A casa de Alice

de Chico Teixeira (Brésil, 1h32) avec Carla Ribas, Vinicius Zinn…


Dans la maison d'Alice, la grand-mère s'occupe des tâches ménagères, alors que la cécité la guette. Les trois garçons vivotent de petits boulots en plans glauques. Le père «ramène l'argent et s'attend à ce que la table soit dressée et sa femme parfumée en rentrant» - même s'il préfère courir les adolescentes. Et Alice rêve. Que sa vie en vaille la peine, que son amour de jeunesse, croisé au détour de son salon de beauté, la fasse vibrer comme jadis.
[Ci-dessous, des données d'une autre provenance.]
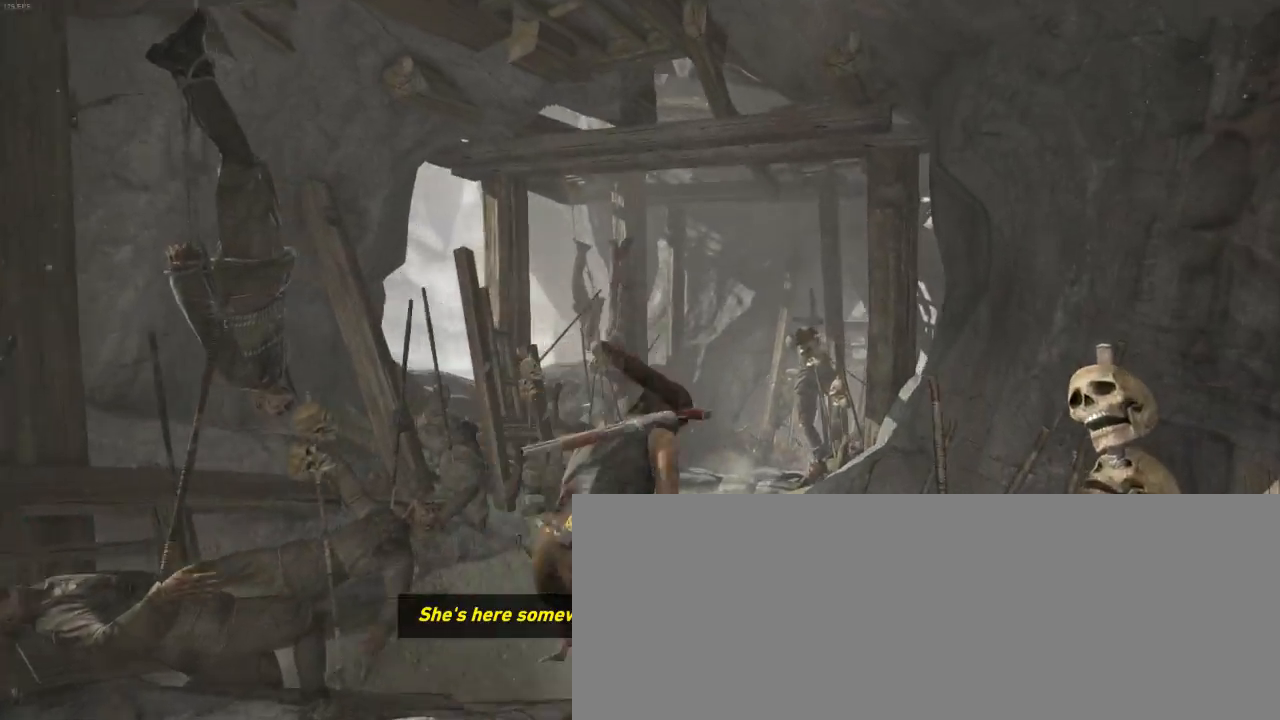
{"keys": ["z"], "mouse": [], "events": [[66, "shift", "up"], [166, "shift", "down"], [266, "shift", "up"], [366, "shift", "down"], [466, "shift", "up"]]}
Dans cette morne mécanique quotidienne, tout peut déraper en un instant, même si ce virage attendu mettra du temps à pointer le bout de son nez… Chico Teixeira a de fait opté pour la forme la plus épurée possible : plans fixes légèrement tremblotants, absence totale de musique, mise en scène au cordeau, collant au plus près de ses personnages.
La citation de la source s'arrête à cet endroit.